Nasıl bir döneme denk geldik artık hiç bir şeye şaşırmıyoruz. Ülkesini seven,az çok okumuş yazmış biri olarak endişelenmemek mümkün değil.
Dün FETÖ’nün ihanetleri sonucu şehit edilen pilotlarımız, aselsan’da ki mühendislerimiz ve terörle mücadele eden kahraman güvenlik kuvvetlerimiz,bilim adamlarımız ve kozmik oda ihanetiyle sekizyüz istihbarat elemanımızın şehadetiyle sonuçlanan hadise hala hafızalarımızda, aynı zamanda terörle mücadele ederken yaralanan askerlerimizin örgüt üyesi sağlık personeli tarafından şehit edilmeleri bilinen bir durum.
Peki bu hainlere verilen cezalar nedir?
Yakalananlar diyelimki “yetmez ama evet” Kabilinden ceza almışlar ancak ne hikmetse infaz yasalarında yapılan değişikliklerle bu melunlar güya topluma kazandırılma adı altında cezaevlerinden tahliye edilip çalışmaları sağlanmış. Yetmemiş bu merhametin karşılığında özellikle altını çizerek söylüyoruz ki Türk çocukları seçilerek özel hastanelerin yenidoğan yoğun bakım ünitelerinde sistematik şekilde katledilmiştir. Buz dağının su üstündeki kısmı bu fakat daha vahim iddialarda söz konusu.

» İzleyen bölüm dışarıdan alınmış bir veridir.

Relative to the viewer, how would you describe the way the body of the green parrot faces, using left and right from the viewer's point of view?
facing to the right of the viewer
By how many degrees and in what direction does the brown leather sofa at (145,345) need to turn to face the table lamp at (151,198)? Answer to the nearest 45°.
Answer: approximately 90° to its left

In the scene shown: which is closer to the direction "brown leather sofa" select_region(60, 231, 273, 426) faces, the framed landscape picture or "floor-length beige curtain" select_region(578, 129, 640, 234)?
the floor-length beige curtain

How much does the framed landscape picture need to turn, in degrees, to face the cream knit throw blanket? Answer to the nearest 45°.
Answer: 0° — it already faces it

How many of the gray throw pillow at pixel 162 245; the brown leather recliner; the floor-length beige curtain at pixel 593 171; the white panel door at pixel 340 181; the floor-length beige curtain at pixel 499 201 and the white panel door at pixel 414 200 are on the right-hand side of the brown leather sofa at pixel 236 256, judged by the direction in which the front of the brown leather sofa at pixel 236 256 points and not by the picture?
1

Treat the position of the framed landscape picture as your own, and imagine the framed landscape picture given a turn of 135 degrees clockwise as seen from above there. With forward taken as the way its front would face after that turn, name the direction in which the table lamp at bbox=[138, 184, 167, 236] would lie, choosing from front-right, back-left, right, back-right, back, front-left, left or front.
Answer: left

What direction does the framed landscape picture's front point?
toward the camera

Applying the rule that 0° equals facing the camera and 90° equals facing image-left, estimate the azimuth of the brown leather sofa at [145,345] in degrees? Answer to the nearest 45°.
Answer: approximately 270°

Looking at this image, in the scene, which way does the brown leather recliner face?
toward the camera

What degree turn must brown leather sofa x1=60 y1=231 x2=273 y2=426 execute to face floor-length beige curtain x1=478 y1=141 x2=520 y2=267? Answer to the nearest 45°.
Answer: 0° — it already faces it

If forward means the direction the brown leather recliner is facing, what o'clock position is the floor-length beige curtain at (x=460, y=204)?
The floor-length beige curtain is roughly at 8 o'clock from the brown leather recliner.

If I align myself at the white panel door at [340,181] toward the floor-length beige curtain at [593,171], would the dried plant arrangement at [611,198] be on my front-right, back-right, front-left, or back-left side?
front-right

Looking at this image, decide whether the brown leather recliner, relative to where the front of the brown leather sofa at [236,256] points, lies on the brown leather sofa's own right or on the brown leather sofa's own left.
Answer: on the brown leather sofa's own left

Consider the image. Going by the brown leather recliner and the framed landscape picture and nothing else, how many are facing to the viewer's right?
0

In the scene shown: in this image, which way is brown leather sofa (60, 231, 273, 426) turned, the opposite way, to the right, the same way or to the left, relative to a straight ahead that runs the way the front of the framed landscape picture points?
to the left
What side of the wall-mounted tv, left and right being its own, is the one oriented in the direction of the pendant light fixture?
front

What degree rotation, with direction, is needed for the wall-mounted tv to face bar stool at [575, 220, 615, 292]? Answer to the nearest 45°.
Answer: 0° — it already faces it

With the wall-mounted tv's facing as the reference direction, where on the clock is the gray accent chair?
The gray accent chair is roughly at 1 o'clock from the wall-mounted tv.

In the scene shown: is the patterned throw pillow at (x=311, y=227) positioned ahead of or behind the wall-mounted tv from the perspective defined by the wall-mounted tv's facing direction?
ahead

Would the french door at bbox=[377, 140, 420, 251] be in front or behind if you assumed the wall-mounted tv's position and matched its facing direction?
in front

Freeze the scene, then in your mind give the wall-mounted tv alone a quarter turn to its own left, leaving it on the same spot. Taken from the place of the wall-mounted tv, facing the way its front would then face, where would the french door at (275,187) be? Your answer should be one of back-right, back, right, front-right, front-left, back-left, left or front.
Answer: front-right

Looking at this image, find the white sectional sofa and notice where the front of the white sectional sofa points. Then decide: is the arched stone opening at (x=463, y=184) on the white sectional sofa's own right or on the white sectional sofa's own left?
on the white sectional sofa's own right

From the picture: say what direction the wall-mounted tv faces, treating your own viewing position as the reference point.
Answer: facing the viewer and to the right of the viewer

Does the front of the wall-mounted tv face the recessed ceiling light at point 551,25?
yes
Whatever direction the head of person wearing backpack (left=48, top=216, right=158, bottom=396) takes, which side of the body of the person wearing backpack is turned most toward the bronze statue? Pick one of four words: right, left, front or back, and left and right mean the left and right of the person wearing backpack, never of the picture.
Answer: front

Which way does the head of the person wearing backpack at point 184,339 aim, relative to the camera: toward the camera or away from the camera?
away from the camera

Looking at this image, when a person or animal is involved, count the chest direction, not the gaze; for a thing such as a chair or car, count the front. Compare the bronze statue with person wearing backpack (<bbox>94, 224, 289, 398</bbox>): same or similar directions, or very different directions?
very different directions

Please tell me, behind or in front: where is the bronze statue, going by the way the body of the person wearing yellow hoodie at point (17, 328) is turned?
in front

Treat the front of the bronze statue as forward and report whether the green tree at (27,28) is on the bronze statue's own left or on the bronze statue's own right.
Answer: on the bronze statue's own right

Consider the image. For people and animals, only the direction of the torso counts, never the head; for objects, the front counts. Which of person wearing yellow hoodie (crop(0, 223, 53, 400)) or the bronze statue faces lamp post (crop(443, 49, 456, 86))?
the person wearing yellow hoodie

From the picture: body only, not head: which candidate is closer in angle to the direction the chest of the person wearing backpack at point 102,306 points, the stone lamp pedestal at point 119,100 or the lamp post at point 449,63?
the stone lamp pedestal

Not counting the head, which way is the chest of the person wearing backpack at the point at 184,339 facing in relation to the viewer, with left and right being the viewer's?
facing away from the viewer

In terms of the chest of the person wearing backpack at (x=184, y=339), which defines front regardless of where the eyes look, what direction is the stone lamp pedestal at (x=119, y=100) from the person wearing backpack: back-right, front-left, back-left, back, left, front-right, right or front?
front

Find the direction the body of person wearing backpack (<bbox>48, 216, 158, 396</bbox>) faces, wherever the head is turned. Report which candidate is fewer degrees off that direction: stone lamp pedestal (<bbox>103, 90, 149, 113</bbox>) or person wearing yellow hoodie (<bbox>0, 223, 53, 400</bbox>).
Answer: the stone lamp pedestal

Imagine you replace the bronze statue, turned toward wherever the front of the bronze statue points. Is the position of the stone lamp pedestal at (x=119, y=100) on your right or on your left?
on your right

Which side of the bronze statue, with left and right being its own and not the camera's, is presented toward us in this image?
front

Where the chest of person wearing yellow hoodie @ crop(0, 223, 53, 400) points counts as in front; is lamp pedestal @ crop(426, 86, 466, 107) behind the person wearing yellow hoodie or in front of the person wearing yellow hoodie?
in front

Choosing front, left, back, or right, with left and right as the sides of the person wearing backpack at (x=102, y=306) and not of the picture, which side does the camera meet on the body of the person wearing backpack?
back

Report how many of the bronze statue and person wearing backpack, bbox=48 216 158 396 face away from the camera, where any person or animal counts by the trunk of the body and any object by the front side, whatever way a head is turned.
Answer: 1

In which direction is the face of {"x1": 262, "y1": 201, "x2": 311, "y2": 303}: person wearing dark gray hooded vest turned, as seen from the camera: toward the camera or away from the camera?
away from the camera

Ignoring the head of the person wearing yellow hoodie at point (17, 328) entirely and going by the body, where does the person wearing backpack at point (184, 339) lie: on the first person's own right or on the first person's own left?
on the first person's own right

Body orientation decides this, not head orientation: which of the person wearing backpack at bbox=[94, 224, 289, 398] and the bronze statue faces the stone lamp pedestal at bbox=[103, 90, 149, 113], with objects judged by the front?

Acaba millet olarak çok mu safız yoksa düşmanlarımıza bu kadar merhametin mazlumlar ve masumlara zulüm olduğunu unuttuk mu?
Merhamet insanı bir duygudur ama bu bir yerde suistimal ediliyorsa kendimizi sorgulayalım.
Devlet aklını devreye koyarak yasalarda gerekli caydırıcı düzenlemeyi yaparak en ağır cezayı verelim. İyi halmiş falan gibi indirimsiz olarak uygulanmalı.
Daha önce narin olayı üzerine yazdığım yazıda da bahsettiğim gibi kısasa kısas referanduma sunulmalı.
Organize çeteye asla merhamet gösterilmemeli.
Fatih Sultan Mehmet Hanın dediği gibi “Düşmanı murdarça gebertmedikçe yar elden gider.
Bu mesele hafife alınmadan ve gecikmeye mahal vermeden derhal meclise getirilmeli.
BEKA meselesi be diye sorarsanız işte bu derim.
Ayrıca özel hastanelerin de masaya yatırılması gerekir. Her önüne gelen hastahane açmamalı. Böyle hayatı konularda gerekli güvenlik araştırması en ince noktaya kadar sorgulanmalı. Parası olan herkes uzmanı olmadığı alanda iş yapmamalı. Bunun faturasını depremlerde çok acı bir şekilde ödedik.
Son olarak devletin kurumları tarikat ve cemaatların hegemonyasına terk edilmemeli.
Devlet yönetmekle tarikat yönetmek aynı şey değildir.